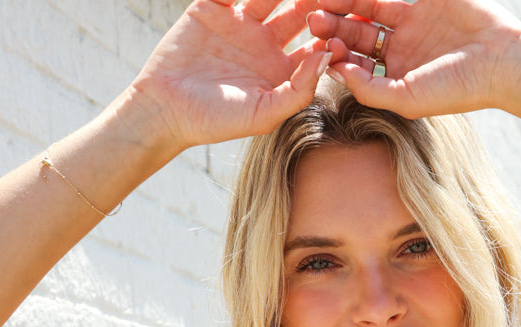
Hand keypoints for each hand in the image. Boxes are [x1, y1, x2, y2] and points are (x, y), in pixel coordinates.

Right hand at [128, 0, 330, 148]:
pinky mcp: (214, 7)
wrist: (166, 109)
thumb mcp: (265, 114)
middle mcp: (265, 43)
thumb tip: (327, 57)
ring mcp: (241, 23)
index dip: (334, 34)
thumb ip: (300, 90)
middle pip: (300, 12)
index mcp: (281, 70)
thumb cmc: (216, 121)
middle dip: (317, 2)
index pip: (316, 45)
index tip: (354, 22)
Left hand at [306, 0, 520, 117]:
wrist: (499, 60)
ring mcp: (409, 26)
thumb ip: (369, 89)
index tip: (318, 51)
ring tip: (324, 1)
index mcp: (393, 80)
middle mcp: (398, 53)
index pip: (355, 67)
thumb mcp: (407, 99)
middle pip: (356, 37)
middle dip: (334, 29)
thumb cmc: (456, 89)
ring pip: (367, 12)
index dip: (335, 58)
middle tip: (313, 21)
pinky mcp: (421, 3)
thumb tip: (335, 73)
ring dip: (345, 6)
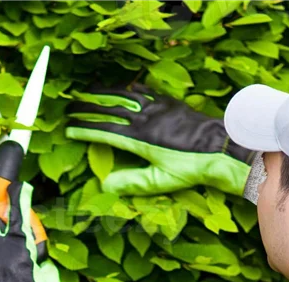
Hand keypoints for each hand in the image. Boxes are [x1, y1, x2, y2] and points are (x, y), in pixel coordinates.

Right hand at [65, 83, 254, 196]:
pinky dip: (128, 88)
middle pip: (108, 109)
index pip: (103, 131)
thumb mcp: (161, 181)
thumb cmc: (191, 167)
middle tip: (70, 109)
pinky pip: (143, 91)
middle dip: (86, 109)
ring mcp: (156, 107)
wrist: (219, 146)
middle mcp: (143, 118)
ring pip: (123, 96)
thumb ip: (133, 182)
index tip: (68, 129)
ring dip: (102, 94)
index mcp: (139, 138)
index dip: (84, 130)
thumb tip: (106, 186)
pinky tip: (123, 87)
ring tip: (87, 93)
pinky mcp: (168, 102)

--

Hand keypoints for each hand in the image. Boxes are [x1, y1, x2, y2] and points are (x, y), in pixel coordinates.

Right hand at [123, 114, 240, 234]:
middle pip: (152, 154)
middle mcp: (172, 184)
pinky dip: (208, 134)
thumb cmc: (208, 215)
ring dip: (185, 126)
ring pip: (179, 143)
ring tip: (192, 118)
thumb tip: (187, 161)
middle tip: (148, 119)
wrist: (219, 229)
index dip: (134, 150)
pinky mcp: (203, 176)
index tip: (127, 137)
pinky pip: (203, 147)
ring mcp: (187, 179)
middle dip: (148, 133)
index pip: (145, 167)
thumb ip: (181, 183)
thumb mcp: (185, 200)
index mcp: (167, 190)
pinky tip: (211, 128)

--

What you will do: Using the data above, retype exactly the lines from the line with "index mcp: (281, 70)" to the line with "pinky mcp: (168, 102)", inclusive. No pictures and nothing else.

Answer to this task:
index mcp: (281, 70)
thumb cmc: (216, 121)
middle dip: (317, 2)
index pip: (316, 45)
index tip: (354, 22)
Left hand at [306, 0, 520, 117]:
wrist: (499, 60)
ring mcp: (409, 26)
thumb ip: (369, 89)
index tip: (318, 51)
ring tip: (324, 1)
index mcp: (393, 80)
middle mcp: (398, 53)
index pip: (355, 67)
thumb mcp: (407, 99)
middle pip: (356, 37)
middle dip: (334, 29)
thumb cmc: (456, 89)
ring pip: (367, 12)
index dip: (335, 58)
middle tip: (313, 21)
pinky mcp: (421, 3)
thumb tip: (335, 73)
ring dip: (345, 6)
Hand keypoints for each hand in the image. Boxes are [x1, y1, x2, y2] and points are (x, y), in pixel coordinates.

Right hand at [65, 83, 254, 196]:
pinky dip: (128, 88)
middle pip: (108, 109)
index pip: (103, 131)
thumb mcp: (161, 181)
thumb cmc: (191, 167)
middle tip: (70, 109)
pinky pip: (143, 91)
middle dip: (86, 109)
ring mcp: (156, 107)
wrist: (219, 146)
middle mcp: (143, 118)
ring pip: (123, 96)
thumb ip: (133, 182)
index tip: (68, 129)
ring dip: (102, 94)
index mcp: (139, 138)
index dip: (84, 130)
thumb tip: (106, 186)
pinky tip: (123, 87)
ring tip: (87, 93)
pinky mcp: (168, 102)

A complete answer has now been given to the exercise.